YELLOWSTONE LAKE has been shaken by a large “intensifying” earthquake swarm, but USGS experts say there’s nothing to worry about.

The Yellowstone supervolcano has been rocked by a 3.1-magnitude earthquake. In less than 24 hours, more than 140 earthquakes were recorded beneath Lake Yellowstone. The USGS warned that earthquake swarms were “frequent” and that the public should not be concerned.

Some individuals, however, believe that earthquakes in Yellowstone are an indication that the supervolcano beneath the park is about to erupt.

“Earthquake sequences like these are typical and account for nearly half of the total seismicity in the Yellowstone region,” the USGS tweeted.

“This swarm is identical to one that happened in the same area around the same time in December 2020.”

There were 40 earthquakes larger than magnitude-2 and two incidents in the magnitude-3 range in this swarm.

Seismic activity in this volcanic area has increased in recent weeks.

June was an extremely active month for earthquakes, according to USGS geologists.

During the month, Yellowstone recorded 445 earthquakes, more than double the monthly normal of 100 to 200 earthquakes.

Officials underlined, however, that the recent activity is not alarming.

“While above average for a month, this is by no means unprecedented,” the USGS noted.

Officials believe it will be thousands of years before Yellowstone erupts.

The Yellowstone Volcano Observatory’s alert level is green, which is normal.

“Some swarms are generated by slow fault slip that triggers earthquakes on a few sticky places of the fault,” the USGS noted of the latest activity.

“Magma-filled fissures push their way through the crust, causing more swarms to form.”

MrMBB333, a YouTube channel dedicated to Yellowstone earthquakes, expressed concern that the “intensity of these swarms in the center of Yellowstone supervolcano lake is intensifying over time.”

“A 3.1-magnitude earthquake is not a particularly large earthquake in terms of size, but its position is significant,” he noted.

::::::

Copy the Yellowstone earthquake article starting with "During the month, Yellowstone" and going on through "which is normal.", substituting "Authorities" for every "Officials". The data here have no connection to the Yellowstone earthquake article.

▶ GIVEN INFORMATION:

::::::

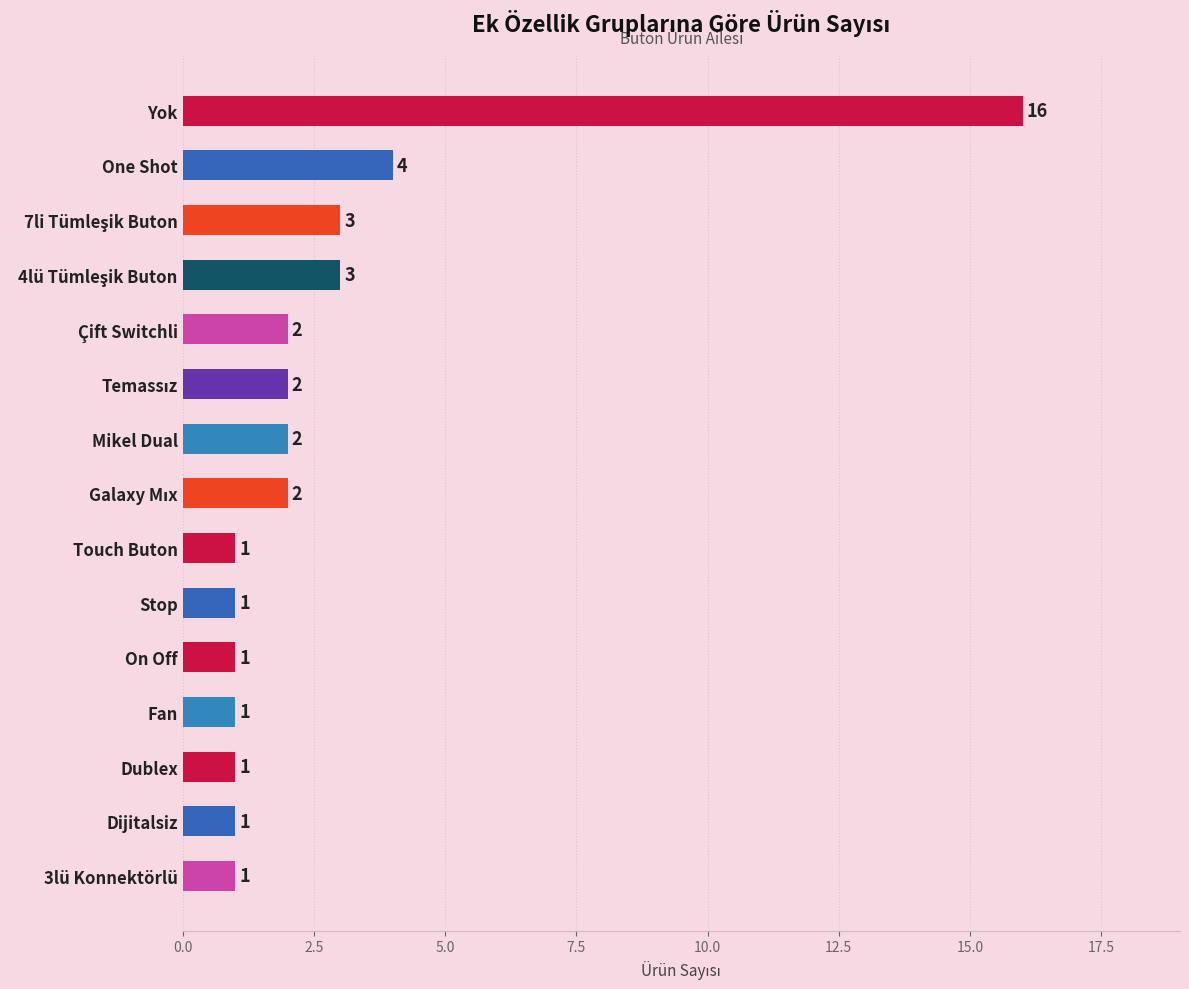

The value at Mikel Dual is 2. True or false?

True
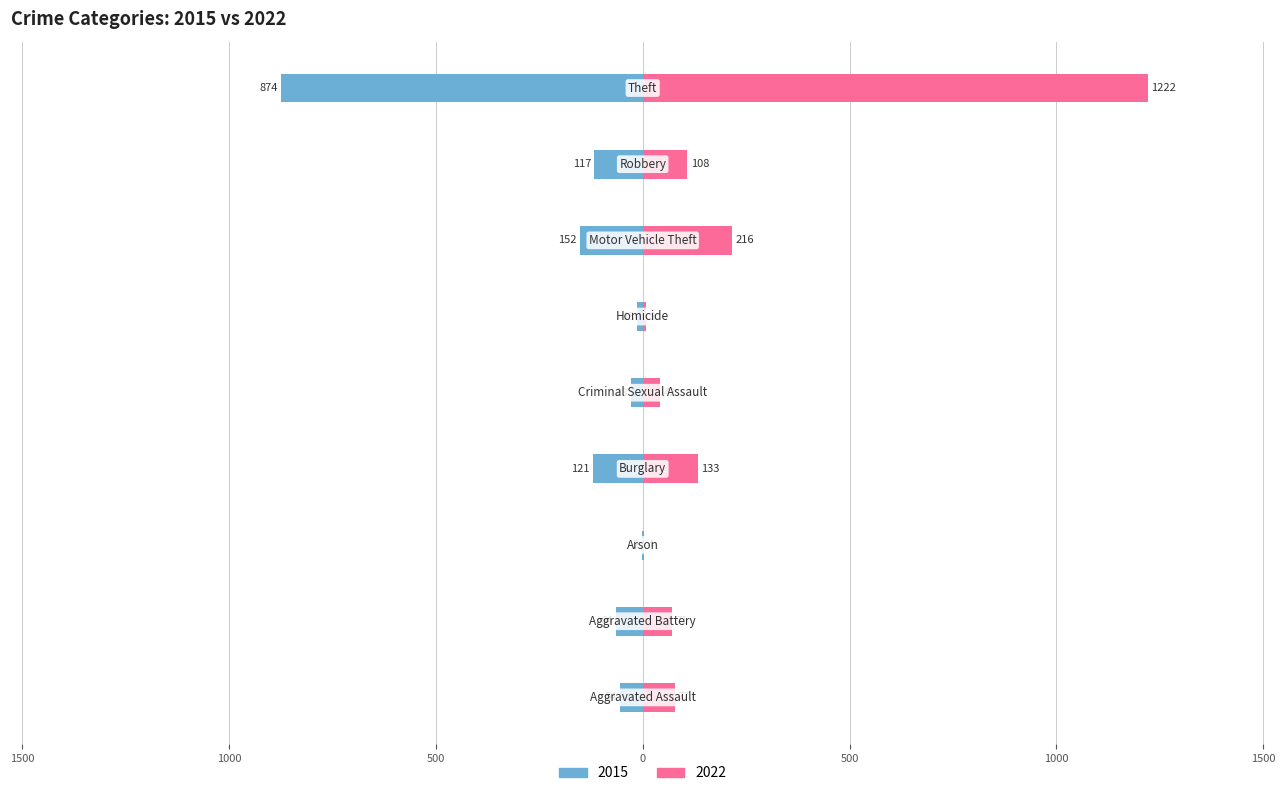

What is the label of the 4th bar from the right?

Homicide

::::::

▶ EXERCISE SOLUTION:
During the month, Yellowstone recorded 445 earthquakes, more than double the monthly normal of 100 to 200 earthquakes.

Authorities underlined, however, that the recent activity is not alarming.

“While above average for a month, this is by no means unprecedented,” the USGS noted.

Authorities believe it will be thousands of years before Yellowstone erupts.

The Yellowstone Volcano Observatory’s alert level is green, which is normal.